StorageMojo’s favorite FAST 08 paper

by Robin Harris on Friday, 14 March, 2008

It didn’t win Best Paper honors at FAST 08 – IIRC it was An Analysis of Latent Sector Errors in Disk Drives (the link is to the StorageMojo review of that excellent paper last month) but I really like the thinking behind Pergamum: Replacing Tape with Energy Efficient, Reliable, Disk-Based Archival Storage.

Written by Mark W. Storer, Kevin M. Greenan, Ethan L. Miller (UC Santa Cruz) and Kaladhar Voruganti (NetApp) the paper discusses a prototype that

. . . is a distributed network of intelligent, disk-based, storage appliances that stores data reliably and energy-efficiently. While existing MAID systems keep disks idle to save energy, Pergamum adds NVRAM at each node to store data signa- tures, metadata, and other small items, allowing deferred writes, metadata requests and inter-disk data verification to be performed while the disk is powered off.

· · ·

# [PROBLEM SET]
(1) Reproduce word for word the stretch of the Pergamum post from "It didn’t win" through "is powered off.".
(2) Answer these questions from the Pergamum post:
(a) Who wrote the post, and on what date?
(b) Which organization is listed with Kaladhar Voruganti?
(c) What does Pergamum add at each node?
(3) Condense the paragraph of the Pergamum post beginning "It didn't win Best Paper honors" into one or two shorter sentences, keeping its main facts.
Nothing in the saved data entries is required here.

(Saved data entries)

· · ·

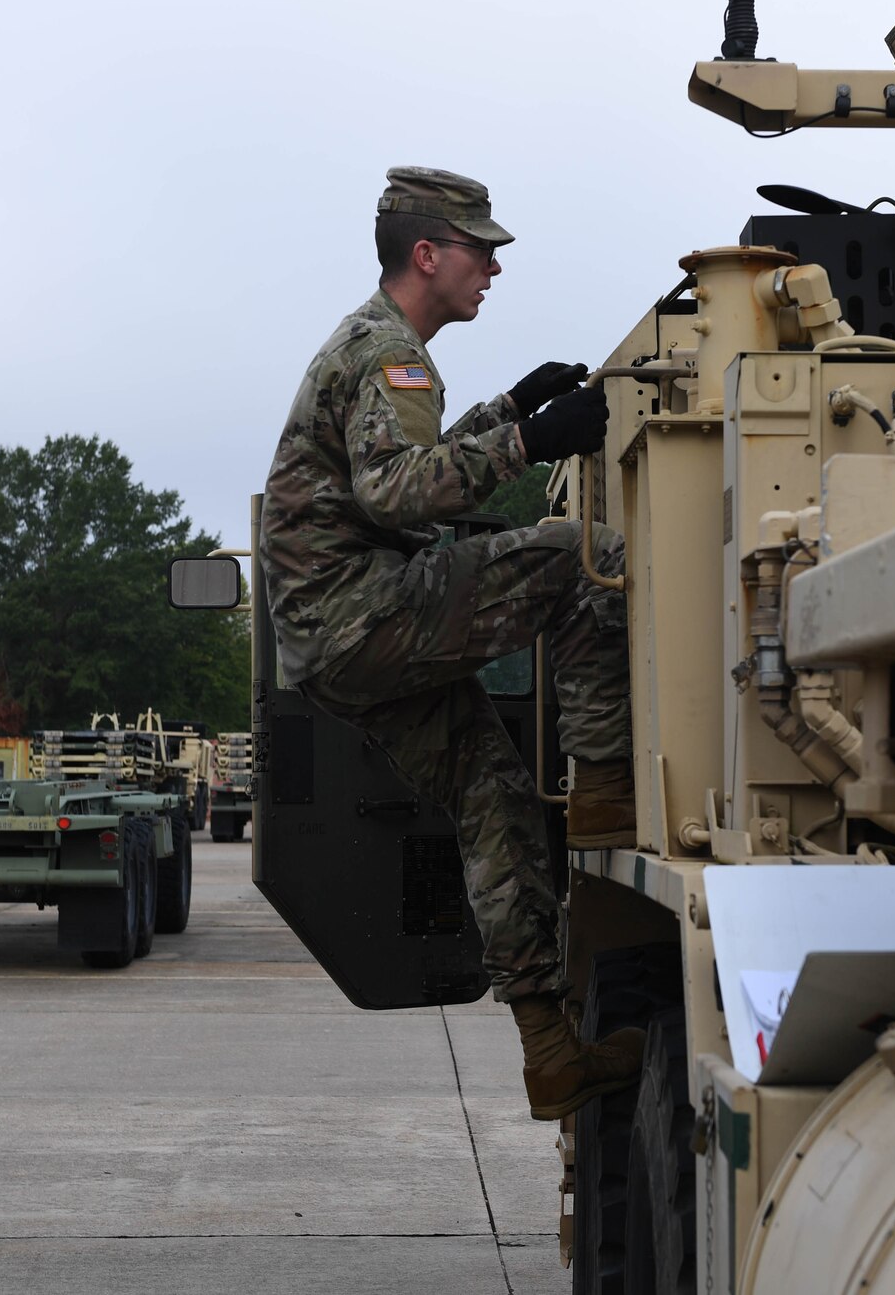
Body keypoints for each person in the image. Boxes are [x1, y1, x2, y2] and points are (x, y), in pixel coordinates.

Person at [257, 166, 641, 1121]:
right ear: (427, 255)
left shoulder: (377, 351)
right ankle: (603, 794)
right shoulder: (393, 355)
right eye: (482, 251)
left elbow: (386, 478)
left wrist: (509, 410)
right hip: (364, 612)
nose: (494, 270)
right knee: (579, 559)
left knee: (493, 793)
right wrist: (531, 444)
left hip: (336, 639)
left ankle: (552, 1050)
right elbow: (396, 496)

· · ·

# [TASK-BY-TASK OUTPUTS]
(1)
It didn’t win Best Paper honors at FAST 08 – IIRC it was An Analysis of Latent Sector Errors in Disk Drives (the link is to the StorageMojo review of that excellent paper last month) but I really like the thinking behind Pergamum: Replacing Tape with Energy Efficient, Reliable, Disk-Based Archival Storage.

Written by Mark W. Storer, Kevin M. Greenan, Ethan L. Miller (UC Santa Cruz) and Kaladhar Voruganti (NetApp) the paper discusses a prototype that

. . . is a distributed network of intelligent, disk-based, storage appliances that stores data reliably and energy-efficiently. While existing MAID systems keep disks idle to save energy, Pergamum adds NVRAM at each node to store data signa- tures, metadata, and other small items, allowing deferred writes, metadata requests and inter-disk data verification to be performed while the disk is powered off.

(2)
(a) Robin Harris, on Friday, 14 March, 2008.
(b) NetApp.
(c) NVRAM.

(3) The author recalls that Best Paper at FAST 08 went to An Analysis of Latent Sector Errors in Disk Drives, which StorageMojo reviewed the month before. The author still prefers the thinking behind Pergamum: Replacing Tape with Energy Efficient, Reliable, Disk-Based Archival Storage.